Titanic und Charlie Hebdo
Das völkerverständigende Satire-Massaker

„Titanic“ und „Charlie Hebdo“
„Titanic“ und „Charlie Hebdo“ | © TITANIC/Hintner/Riegel

Deutsche und französische Mitarbeiter der Satiremagazine „Titanic“ und „Charlie Hebdo“ treffen sich zum „endgültigen völkerverständigenden Satire-Massaker“: Wer immer schonmal wissen wollte, wie sicher Satiriker heute leben und was für Franzosen eigentlich lustig ist – hier die Antworten der deutschen und französischen Spitzfedern.

Im Januar 2015 hielt die westliche Welt den Atem an, als bewaffnete Islamisten die Redaktion von Charlie Hebdo stürmten und dort ein Blutbad anrichteten. Das bis dahin nur regional bekannte französische Satiremagazin war plötzlich in aller Munde und der Satz „Je suis Charlie“ wurde zum Slogan einer weltweiten Solidaritätswelle.

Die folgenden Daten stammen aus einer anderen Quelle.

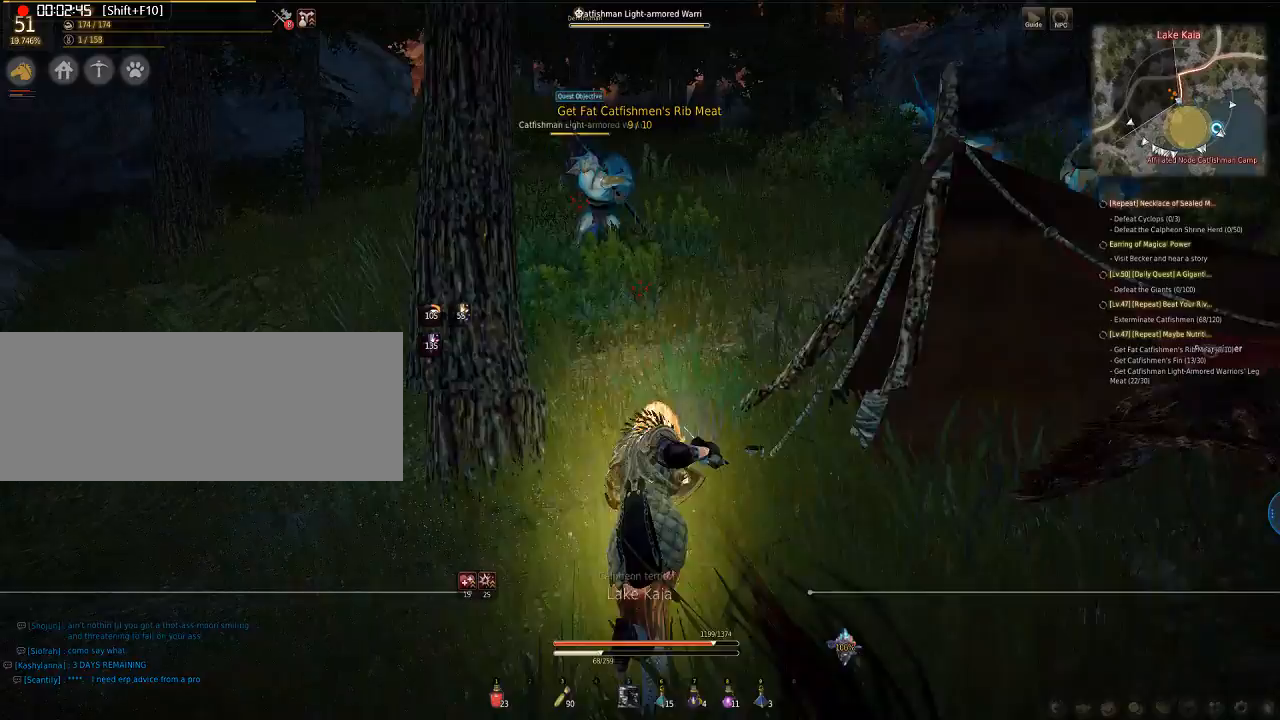
{"keys": ["w"], "mouse": [], "events": []}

Mittlerweile hat das Magazin auch einen deutschen Ableger. Anlässlich der Frankfurter Buchmesse 2017 lud das deutsche Satiremagazin Titanic seine Redakteure und eine Karikaturistin von Charlie Hebdo Deutschland zu einer öffentlichen Lesung ein. Natürlich war das Attentat immer noch DAS beherrschende Thema, aber die Satiriker gingen auch auf andere Inhalte ein:
 
„Nur tote Satiriker sind gute Satiriker“, oder: Wieso kennt man in Deutschland eigentlich „Charlie Hebdo“?
„Beliebt wurde das Heft in Deutschland wohl vor allem deshalb, weil elf Mitarbeiter wegen Mohammed-feindlicher Karikaturen von Islamisten ermordet wurden“, stichelt Tim Wolff, Chefredakteur der Titanic. „Ein Vorgang der hierzulande als Auszeichnung für Satiriker zu gelten scheint, in missverstandener Anerkennung der alten Tucholsky-Maxime ‚Nur tote Satiriker sind gute Satiriker‘.“
 
Seit Dezember 2016 erscheint eine deutsche Ausgabe von Charlie Hebdo, für die ein deutschsprachiges Grafikteam eigene Karikaturen entwirft. Allzu deutsch will man dann aber doch nicht sein: Die deutschen Texte sind allesamt Übersetzungen aus der französischen Ausgabe, und auch das deutsche Redaktionsteam sitzt beim großen Bruder in Paris.
 
Was hat die deutsche Ausgabe mit dem Attentat in Paris zu tun?
Die große Solidarität der Deutschen gab den Ausschlag, auch hierzulande einen Ableger zu veröffentlichen: Weil die „Je suis Charlie“-Bewegung in Deutschland so stark gewesen sei, habe die Redaktion eine deutschsprachige Ausgabe in Betracht gezogen, erklärt Teresa Habild, Cartoonistin für Charlie Hebdo Deutschland. Die Solidarität schlug sich damals auch in den Absatzzahlen nieder: Verkaufte sich Charlie Hebdo vor dem Anschlag bundesweit nur wöchentlich rund 1.000 mal, so fand die „Ausgabe der Überlebenden“ nach dem Attentat ganze 70.000 Abnehmer.
 
Die Veranstaltung ist ausverkauft, aber sind wir hier heute Abend überhaupt sicher?
Voll und ganz, möchte man meinen: In der Straße vor dem Veranstaltungsort stehen jede Menge Polizisten, jeder Zuschauer muss durch eine Personenkontrolle. „Nachdem wir die Information über diese Veranstaltung an die Polizei Frankfurt gegeben haben, war sie innerhalb von zwei Stunden ausverkauft“, erzählt Oliver Maria Schmitt, Moderator und ehemaliger Titanic-Chefredakteur. „Deswegen haben wir den Verdacht, dass hier ausschließlich Mitarbeiter und Beamte der Frankfurter Polizei sitzen.“ Merke: Frankfurter Polizeibeamte haben Sinn für Humor.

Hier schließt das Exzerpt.